Secretary of State Condoleezza Rice exhorted U.S. congressional critics of Iraq war policy Friday to give the Bush administration and the fledgling government in Baghdad until September to "make a coherent judgment of where we are."

The day after the House voted 223-201 for a Democratic proposal to force a U.S. troop withdrawal by next spring, Rice acknowledged in a round of television interviews that Prime Minister Nouri al-Maliki's government has not achieved "as much progress as we would like."

"I don't agree you would give it a failing grade," she told CBS News Early Show co-anchor Harry Smith. "You would say it's a work in progress. You would say they have made not inconsequential movement forward on some of the important benchmarks, particularly those concerning security."

Maj. Gen. Benjamin R. Mixon, a top U.S. commander in Iraq, told Pentagon reporters via a video linkup from Iraq that "there will be consequences" if U.S. troops are withdrawn too soon.

"With the support of the American people, I'm convinced that we can continue to make progress," he said.

"What troubles me about this debate — and it is important and it needs to be debated, for sure — is it seems to me that we should first decide what we want the end state to be in Iraq, and how is that end state important to the United States of America, to this region and to the world — and then determine how we can reach that end state and how much time it will take," added Mixon, who commands troops in northern Iraq, including the violent Diyala province.

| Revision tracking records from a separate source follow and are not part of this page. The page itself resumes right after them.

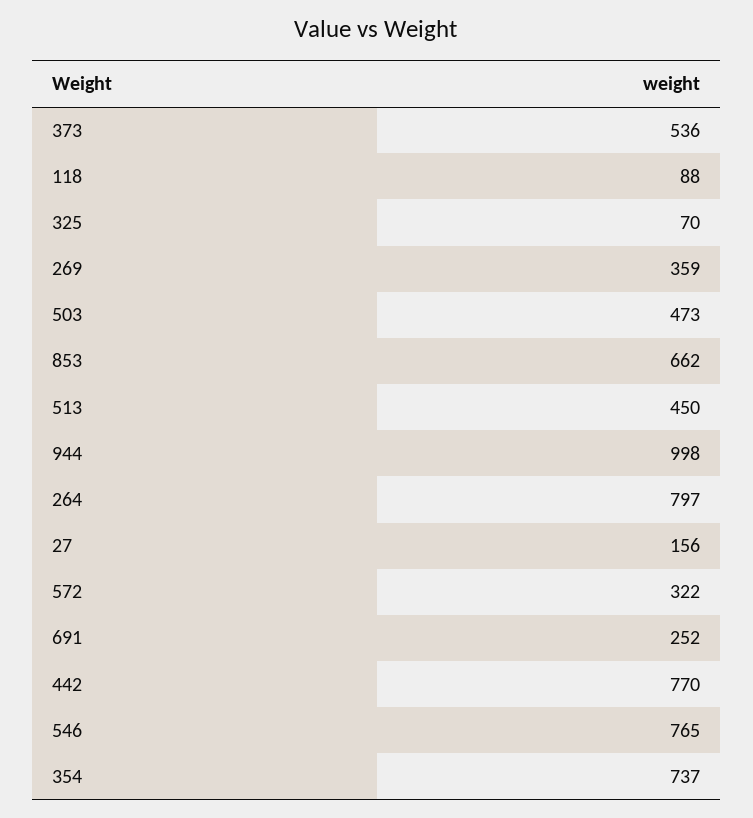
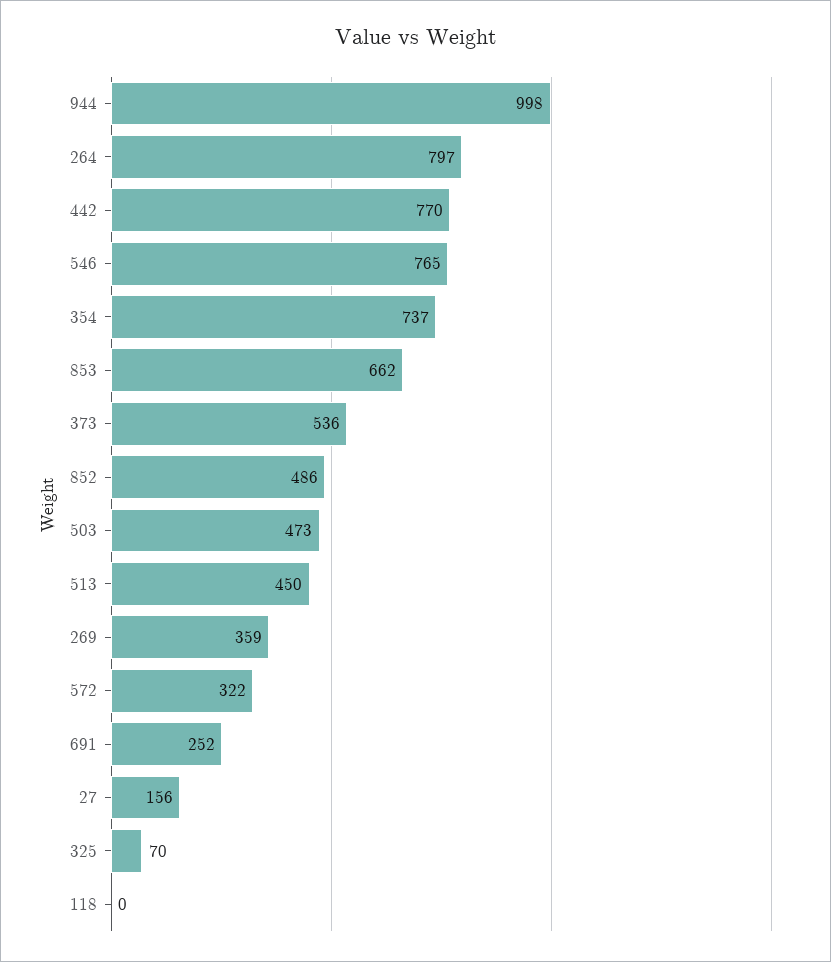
118: 88 -> 0
852: none -> 486

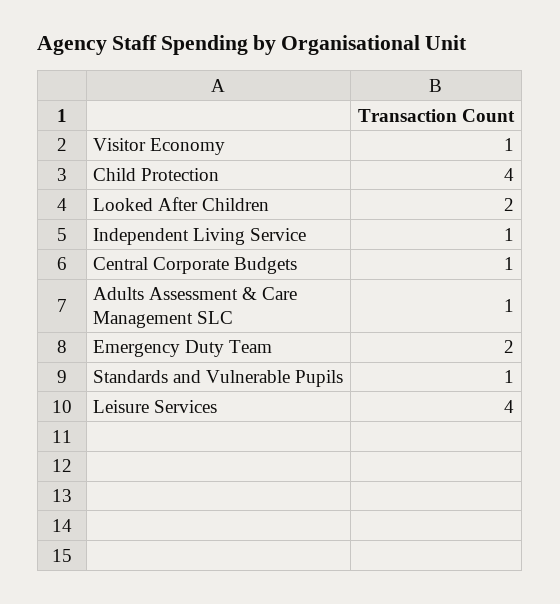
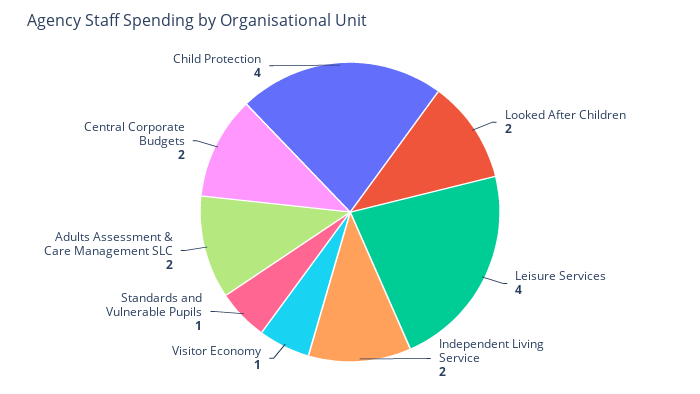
Independent Living Service: 1 -> 2
Central Corporate Budgets: 1 -> 2
Adults Assessment & Care Management SLC: 1 -> 2
Emergency Duty Team: 2 -> none

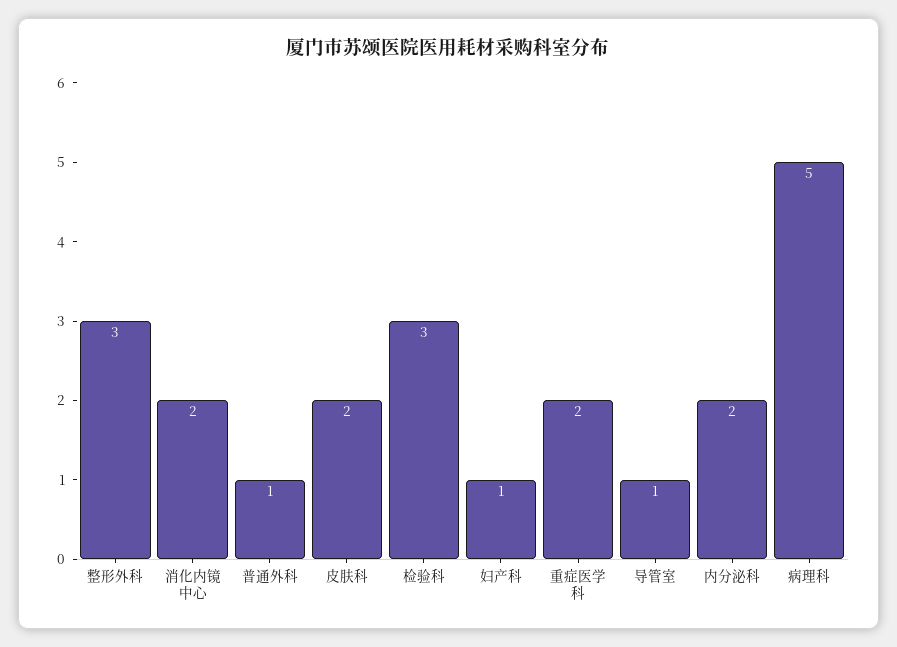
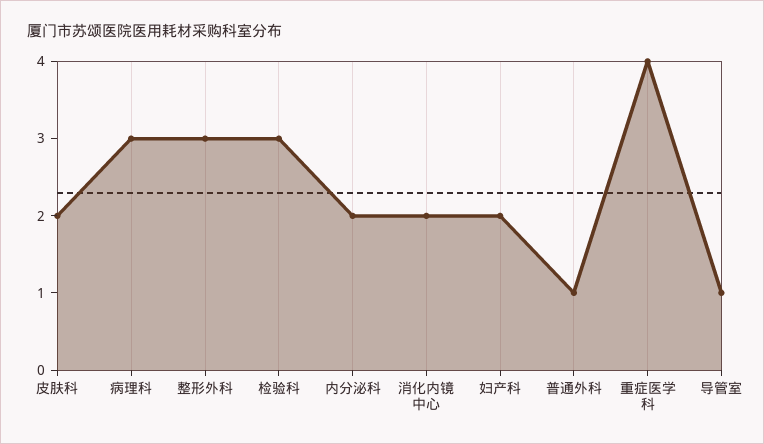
妇产科: 1 -> 2
重症医学科: 2 -> 4
病理科: 5 -> 3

Mixon's operational briefing on what troops have been doing in recent weeks in some ways mirrored the mixed report released by the White House Thursday regarding progress in Iraq.

He enumerated military successes — the number of militants captured, weapons caches seized, terrain retaken and so on. But he also acknowledged that much work remains, noting for instance, as the Washington report did, that the Iraqi government is no where near mastering logistics and other issues needed to make its security forces capable of taking over responsibility from U.S. forces.

For her part, Rice argued that Baghdad has made headway in lowering the level of sectarian violence, pointing to "something that isn't even on that benchmark list — the tremendous change in al Anbar province, where you have the sheiks, the local people, taking back their streets from al Qaeda."

"I understand people's concern. I understand people's impatience," she said. But Rice said "we ought to stick" to the troop build up strategy that President Bush announced in January, and wait until September when commanding Gen. David Petraeus and U.S. Ambassador Ryan Crocker are scheduled to deliver a new assessment of conditions there.

Sen. Mitch McConnell, the Republican leader, said Friday, "The president himself has indicated some movement in the fall and we're all anxious to hear what he has to say."

"I don't think there's much debate in the Senate about disappointment with the Iraqi government. It's pretty uniform," the senator said. But McConnell added that "the vast majority of members in the (GOP) conference here in the Senate are willing to wait for that report to come out."

"Were sorry that the effort in Iraq has been as difficult as it has been," he said, "but giving up and letting the terrorists come into this country isn't a good plan."

The White House said Friday that the vote in the House shows, "we have at least a cohesive position on our side for now," according to deputy press secretary Dana Perino.

"We are under no allusion and we're very clear-eyed about the fact that we have a lot of work to do to talk to members of Congress, hear what they have to say, but just as important, to provide (Gen.) David Petraeus and Ambassador Crocker enough time for them to get their plan under way and implemented so that we can move those unsatisfactory marks into the satisfactory column," she said.

Asked whether she thought that Bush could still to resist a mandated troop withdrawal timeline after September, Perino replied, "Absolutely, yes."

Said Rice: "I don't agree that you would give it (the al-Maliki government) a failing grade. You would say that it's a work in progress. You would say that they have not made inconsequential movement forward on some of the important benchmarks, particularly those involving security."